TASK :: All entries must be set down once more, precisely as given.
Start of INFORMATION SHOWN
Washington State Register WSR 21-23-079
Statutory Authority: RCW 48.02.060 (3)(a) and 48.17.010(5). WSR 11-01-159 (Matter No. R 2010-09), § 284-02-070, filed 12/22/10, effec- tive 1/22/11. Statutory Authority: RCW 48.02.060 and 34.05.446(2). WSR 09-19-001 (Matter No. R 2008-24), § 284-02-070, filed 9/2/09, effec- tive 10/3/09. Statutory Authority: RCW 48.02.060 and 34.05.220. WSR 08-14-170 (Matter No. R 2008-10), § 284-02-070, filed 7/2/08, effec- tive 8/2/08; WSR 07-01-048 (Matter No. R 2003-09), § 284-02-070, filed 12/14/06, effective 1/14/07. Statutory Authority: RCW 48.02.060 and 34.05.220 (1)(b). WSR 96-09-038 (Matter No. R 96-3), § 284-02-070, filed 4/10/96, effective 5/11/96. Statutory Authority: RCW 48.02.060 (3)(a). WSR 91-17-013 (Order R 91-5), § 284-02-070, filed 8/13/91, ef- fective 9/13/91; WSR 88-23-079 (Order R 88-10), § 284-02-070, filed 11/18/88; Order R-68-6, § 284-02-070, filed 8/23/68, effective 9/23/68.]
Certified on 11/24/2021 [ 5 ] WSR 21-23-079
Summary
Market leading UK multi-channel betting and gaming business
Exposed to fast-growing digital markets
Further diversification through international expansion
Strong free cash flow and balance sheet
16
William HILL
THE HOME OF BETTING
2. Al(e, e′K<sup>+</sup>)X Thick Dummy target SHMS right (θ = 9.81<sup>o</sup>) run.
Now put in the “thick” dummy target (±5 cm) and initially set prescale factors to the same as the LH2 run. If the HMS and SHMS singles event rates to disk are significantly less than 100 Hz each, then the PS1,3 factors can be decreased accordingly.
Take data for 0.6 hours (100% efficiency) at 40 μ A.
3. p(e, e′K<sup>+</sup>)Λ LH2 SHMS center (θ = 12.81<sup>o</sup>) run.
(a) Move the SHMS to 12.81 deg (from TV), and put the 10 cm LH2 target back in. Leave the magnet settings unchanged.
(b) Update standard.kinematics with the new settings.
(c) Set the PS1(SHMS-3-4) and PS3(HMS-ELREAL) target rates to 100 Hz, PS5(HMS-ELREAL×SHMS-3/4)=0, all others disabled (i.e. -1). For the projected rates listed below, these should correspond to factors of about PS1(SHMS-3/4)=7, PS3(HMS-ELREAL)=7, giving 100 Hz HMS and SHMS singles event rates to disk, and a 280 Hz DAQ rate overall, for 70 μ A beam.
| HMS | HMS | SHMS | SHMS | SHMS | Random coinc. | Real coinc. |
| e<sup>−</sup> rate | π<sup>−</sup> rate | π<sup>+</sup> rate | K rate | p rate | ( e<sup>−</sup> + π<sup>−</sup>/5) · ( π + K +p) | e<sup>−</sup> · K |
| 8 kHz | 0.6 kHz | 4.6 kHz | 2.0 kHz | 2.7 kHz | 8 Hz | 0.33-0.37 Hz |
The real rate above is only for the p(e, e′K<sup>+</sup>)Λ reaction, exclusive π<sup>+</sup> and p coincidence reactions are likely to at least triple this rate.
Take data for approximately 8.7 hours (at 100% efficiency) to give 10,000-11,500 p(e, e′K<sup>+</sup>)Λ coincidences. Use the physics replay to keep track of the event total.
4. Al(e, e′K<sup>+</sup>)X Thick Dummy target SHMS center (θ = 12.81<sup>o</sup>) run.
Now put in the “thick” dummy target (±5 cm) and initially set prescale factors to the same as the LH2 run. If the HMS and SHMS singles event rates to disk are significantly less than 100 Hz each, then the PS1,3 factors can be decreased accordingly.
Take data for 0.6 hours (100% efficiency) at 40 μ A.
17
End of INFORMATION SHOWN
ANSWER BOX ::
Washington State Register WSR 21-23-079
Statutory Authority: RCW 48.02.060 (3)(a) and 48.17.010(5). WSR 11-01-159 (Matter No. R 2010-09), § 284-02-070, filed 12/22/10, effec- tive 1/22/11. Statutory Authority: RCW 48.02.060 and 34.05.446(2). WSR 09-19-001 (Matter No. R 2008-24), § 284-02-070, filed 9/2/09, effec- tive 10/3/09. Statutory Authority: RCW 48.02.060 and 34.05.220. WSR 08-14-170 (Matter No. R 2008-10), § 284-02-070, filed 7/2/08, effec- tive 8/2/08; WSR 07-01-048 (Matter No. R 2003-09), § 284-02-070, filed 12/14/06, effective 1/14/07. Statutory Authority: RCW 48.02.060 and 34.05.220 (1)(b). WSR 96-09-038 (Matter No. R 96-3), § 284-02-070, filed 4/10/96, effective 5/11/96. Statutory Authority: RCW 48.02.060 (3)(a). WSR 91-17-013 (Order R 91-5), § 284-02-070, filed 8/13/91, ef- fective 9/13/91; WSR 88-23-079 (Order R 88-10), § 284-02-070, filed 11/18/88; Order R-68-6, § 284-02-070, filed 8/23/68, effective 9/23/68.]
Certified on 11/24/2021 [ 5 ] WSR 21-23-079
Summary
Market leading UK multi-channel betting and gaming business
Exposed to fast-growing digital markets
Further diversification through international expansion
Strong free cash flow and balance sheet
16
William HILL
THE HOME OF BETTING
2. Al(e, e′K<sup>+</sup>)X Thick Dummy target SHMS right (θ = 9.81<sup>o</sup>) run.
Now put in the “thick” dummy target (±5 cm) and initially set prescale factors to the same as the LH2 run. If the HMS and SHMS singles event rates to disk are significantly less than 100 Hz each, then the PS1,3 factors can be decreased accordingly.
Take data for 0.6 hours (100% efficiency) at 40 μ A.
3. p(e, e′K<sup>+</sup>)Λ LH2 SHMS center (θ = 12.81<sup>o</sup>) run.
(a) Move the SHMS to 12.81 deg (from TV), and put the 10 cm LH2 target back in. Leave the magnet settings unchanged.
(b) Update standard.kinematics with the new settings.
(c) Set the PS1(SHMS-3-4) and PS3(HMS-ELREAL) target rates to 100 Hz, PS5(HMS-ELREAL×SHMS-3/4)=0, all others disabled (i.e. -1). For the projected rates listed below, these should correspond to factors of about PS1(SHMS-3/4)=7, PS3(HMS-ELREAL)=7, giving 100 Hz HMS and SHMS singles event rates to disk, and a 280 Hz DAQ rate overall, for 70 μ A beam.
| HMS | HMS | SHMS | SHMS | SHMS | Random coinc. | Real coinc. |
| e<sup>−</sup> rate | π<sup>−</sup> rate | π<sup>+</sup> rate | K rate | p rate | ( e<sup>−</sup> + π<sup>−</sup>/5) · ( π + K +p) | e<sup>−</sup> · K |
| 8 kHz | 0.6 kHz | 4.6 kHz | 2.0 kHz | 2.7 kHz | 8 Hz | 0.33-0.37 Hz |
The real rate above is only for the p(e, e′K<sup>+</sup>)Λ reaction, exclusive π<sup>+</sup> and p coincidence reactions are likely to at least triple this rate.
Take data for approximately 8.7 hours (at 100% efficiency) to give 10,000-11,500 p(e, e′K<sup>+</sup>)Λ coincidences. Use the physics replay to keep track of the event total.
4. Al(e, e′K<sup>+</sup>)X Thick Dummy target SHMS center (θ = 12.81<sup>o</sup>) run.
Now put in the “thick” dummy target (±5 cm) and initially set prescale factors to the same as the LH2 run. If the HMS and SHMS singles event rates to disk are significantly less than 100 Hz each, then the PS1,3 factors can be decreased accordingly.
Take data for 0.6 hours (100% efficiency) at 40 μ A.
17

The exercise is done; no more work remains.